Although this is the first time that Teenage Fanclub have lost a founding member, it’s not the first time that they’ve had a change in personnel. Blake chooses to look at the injection of a “different energy” positively, noting that the “spirit in the band” was upbeat during recording. The buoyant mood is certainly audible on record, but on the songs composed and sung by Blake it is tempered by a blatant melancholy streak. Lyrics such as “endless lonely hours saw you drift away” from Home and “my world is upside-down, I’m lost, don’t know what to do, you’re so far away from me” from Living with You, are difficult to brush over and he admits that he went through a separation from his Canadian wife in the process of making this record.
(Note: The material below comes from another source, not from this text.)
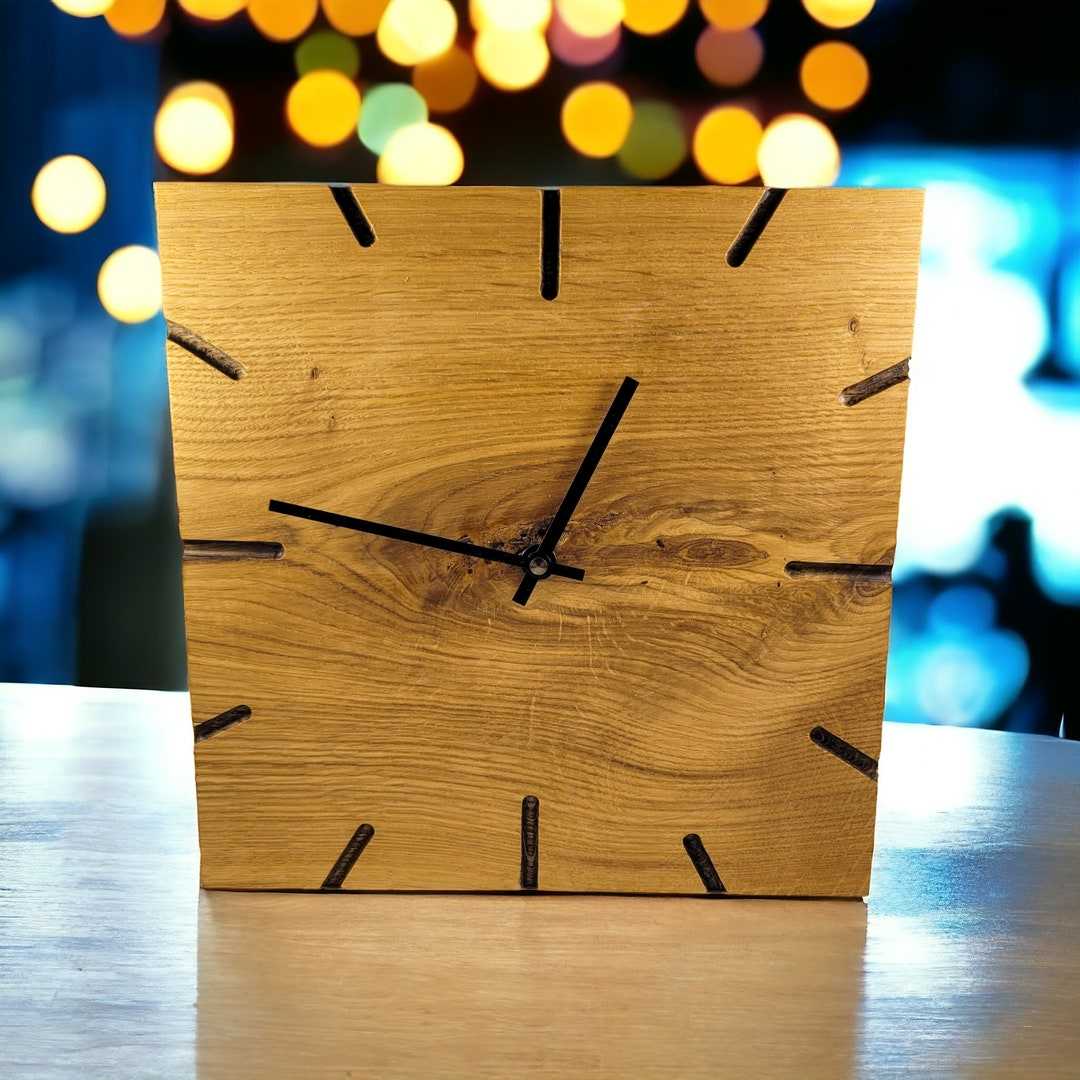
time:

“As a songwriter, you’re always thinking ‘what am I gonna write about? What do I have to say?’ So my life sort of flipped around a bit, and I wasn’t expecting that to happen,” he says. “As sad as it was – and it’s been a couple of years – it did give me something to write about. And it actually was cathartic. I know that’s a word a lot of people use, but it really was. I’m not the kind of person to go to therapy, but for me it was quite therapeutic to write about how I was feeling, and that sense of loss. And it’s funny, because it wasn’t easy to write the songs but now that they’re there, I can sing them and it doesn’t bring back memories of what happened in my personal life. They came quite easily for me, and I think I’ve found it really difficult in the past to write lyrics that I felt were sincere – but I felt I was able to do that, this time.”

Teenage Fanclub’s   10th album is called Endless Arcade. Photograph: Donald Milne
Teenage Fanclub’s 10th album is called Endless Arcade. Photograph: Donald Milne

With Love’s departure from the band, songwriting duties were split two ways, instead of the usual three; Blake and McGinley have six songs apiece on Endless Arcade. Even so – and despite his personal circumstances colouring his lyrics – Blake doesn’t feel that it necessarily impacted the record or made it any more cohesive. Rather, he says, the way that they recorded this time had a bigger influence on how the album sounds.
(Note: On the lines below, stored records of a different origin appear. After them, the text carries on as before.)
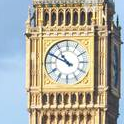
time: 10:49
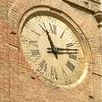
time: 11:12
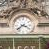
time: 3:37
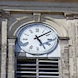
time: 5:08
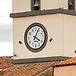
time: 4:04
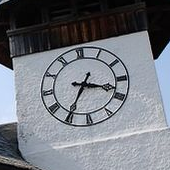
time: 3:34
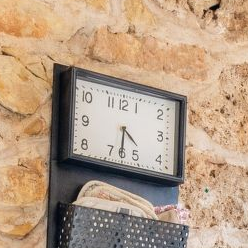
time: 4:31
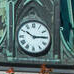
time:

“I actually think that was always a strength that we had – that there were three of us writing,” he contends. “I’ve always thought that if you have one person tasked with coming up with all the songs for a band, and you’re 10 albums in, that’s like 120 songs, or whatever... and it’s difficult to maintain that. But the way we approached recording it, I think that helped homogenise the sound. In the past, years and years ago I would maybe direct things a bit more: ‘Maybe the drums could do this particular fill’ or ‘Can you play this part on this bass?’. As the years have passed I’ve realised that I kind of prefer when you play people a song on the acoustic [guitar], and then allow them to contribute – because you’re working with really talented people with great ideas. But it is a craft; songwriting and being a musician is a skill that you hope you get better at. We’re not reinventing the wheel with Teenage Fanclub; we do a kind of similar thing – verses, choruses, solos. But we try to say it in a more eloquent way each time.”
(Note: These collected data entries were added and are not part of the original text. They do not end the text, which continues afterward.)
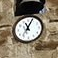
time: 11:04
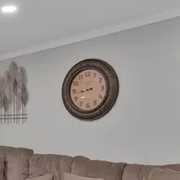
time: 8:43
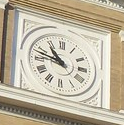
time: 10:47
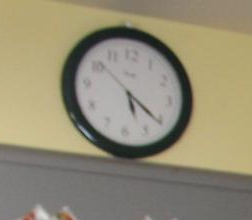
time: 5:20
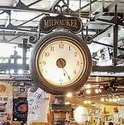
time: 5:25
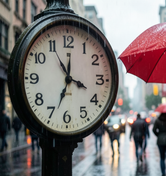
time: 3:33
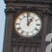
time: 12:59
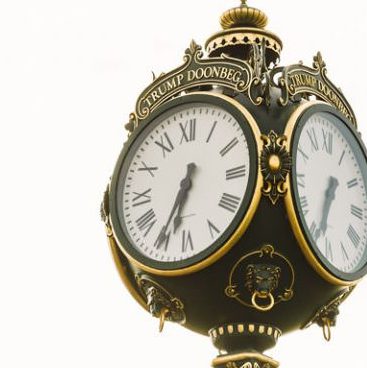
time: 6:35
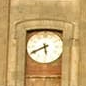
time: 5:40
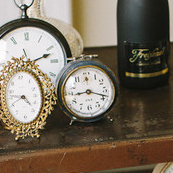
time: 8:18
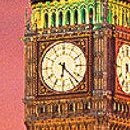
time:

With that in mind, he reveals that Teenage Fanclub have already begun writing new material and are thinking about recording it soon. Ten albums is a landmark for any band, but does Blake think that they have another 10 in them?

“Oh god, it’s been 30 years so that would take me to 85... I don’t know about that!” he guffaws. “All sorts of things could happen before then. But we’ll keep playing as long as we’re enjoying it. I think we’re happy to keep exploring this, because we enjoy working together, too. There are certain periods in the trajectory of a band’s career where people aren’t interested because you’re not particularly new anymore. Then I think you reach a certain point where people accept that you’re gonna be around for a while, and that’s fine. So we’re happy to just go along with things. If you enjoy something, why stop?”